KUDUS — Bupati Kudus Sam'ani Intakoris membuka Seminar Kebangsaan bertema "Pelajar Sebagai Garda Terdepan Ideologi, Mengoptimalisasikan Deteksi Dini dan Antisipasi Gangguan Radikalisme untuk Menjaga Keutuhan NKRI" di Pendapa Kabupaten Kudus, Rabu (16/9/2026).
Membuka seminar, bupati meminta seluruh peserta menyimak materi yang disampaikan dengan sungguh-sungguh.
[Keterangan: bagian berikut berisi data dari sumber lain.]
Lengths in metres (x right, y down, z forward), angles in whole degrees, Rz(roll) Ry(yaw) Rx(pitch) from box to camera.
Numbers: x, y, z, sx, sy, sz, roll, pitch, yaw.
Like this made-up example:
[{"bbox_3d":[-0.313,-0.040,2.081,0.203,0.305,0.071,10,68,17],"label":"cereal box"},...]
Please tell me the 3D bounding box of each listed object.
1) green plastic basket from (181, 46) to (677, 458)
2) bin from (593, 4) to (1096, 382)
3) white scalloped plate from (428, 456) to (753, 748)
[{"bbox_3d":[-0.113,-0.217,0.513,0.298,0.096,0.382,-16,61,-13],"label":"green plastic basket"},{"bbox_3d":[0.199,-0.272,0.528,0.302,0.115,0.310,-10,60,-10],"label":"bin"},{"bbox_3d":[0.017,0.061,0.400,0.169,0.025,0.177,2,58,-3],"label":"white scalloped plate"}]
"Selamat mengikuti kegiatan ini, tolong disimak, dicermati. Kegiatan ini akan meningkatkan pemahaman kita tentang ideologi kebangsaan," ujar Sam'ani.
Pihaknya juga tak lupa menyinggung tantangan era digital, sembari mengingatkan generasi muda akan peran besar yang menanti mereka sebagai calon pemimpin bangsa.
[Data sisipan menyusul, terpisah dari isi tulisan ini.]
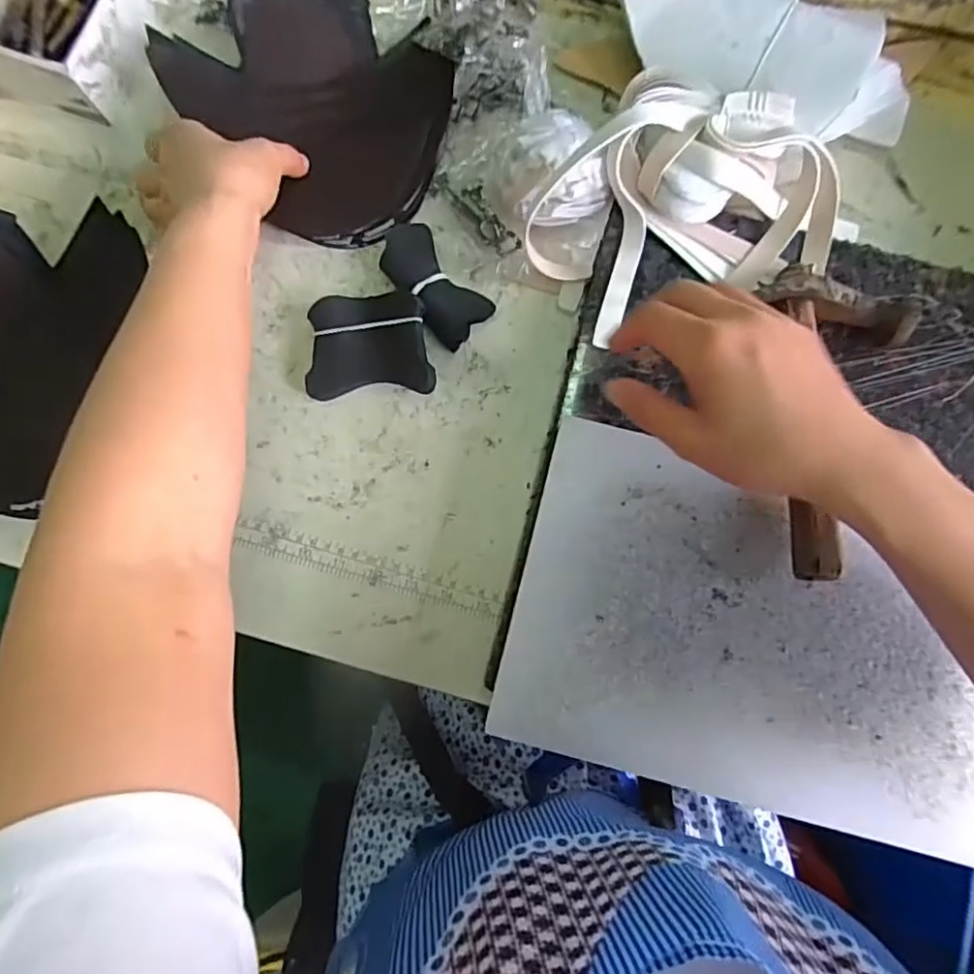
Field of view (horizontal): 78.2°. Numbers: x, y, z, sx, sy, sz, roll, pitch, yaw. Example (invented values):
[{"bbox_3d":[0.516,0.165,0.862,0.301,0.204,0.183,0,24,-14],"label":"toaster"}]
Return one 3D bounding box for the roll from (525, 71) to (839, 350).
[{"bbox_3d":[0.124,-0.194,0.401,0.198,0.061,0.161,-26,82,-4],"label":"roll"}]

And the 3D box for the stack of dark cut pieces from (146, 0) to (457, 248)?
[{"bbox_3d":[-0.114,-0.278,0.424,0.180,0.054,0.162,43,83,6],"label":"stack of dark cut pieces"}]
"Di era digital, perkembangan sangat luar biasa. Saya berpesan kepada semua, tetap bijak menggunakan medsos, tetap santun. Karena kalian adalah calon pemimpin di masa depan," tambahnya.
Sementara itu, Kepala Badan Kesbangpol Kudus Andreas Wahyu Adi Setiawan menyampaikan tujuan penyelenggaraan seminar ini bagi generasi muda Kudus.
"Kegiatan ini bertujuan untuk meningkatkan pemahaman dan kesadaran akan peran penting pelajar, pemuda-pemudi, dan mahasiswa dalam mencegah radikalisme serta terorisme," ujar Andreas.
Andreas menyebut, seminar ini diikuti 80 peserta dengan latar belakang organisasi yang beragam.
"Peserta kegiatan sebanyak 80 orang, berasal dari Duta Pancasila Paskibraka Indonesia (DPPI), Paskibraka, Ketua dan Wakil Ketua BEM se-Kabupaten Kudus," jelasnya.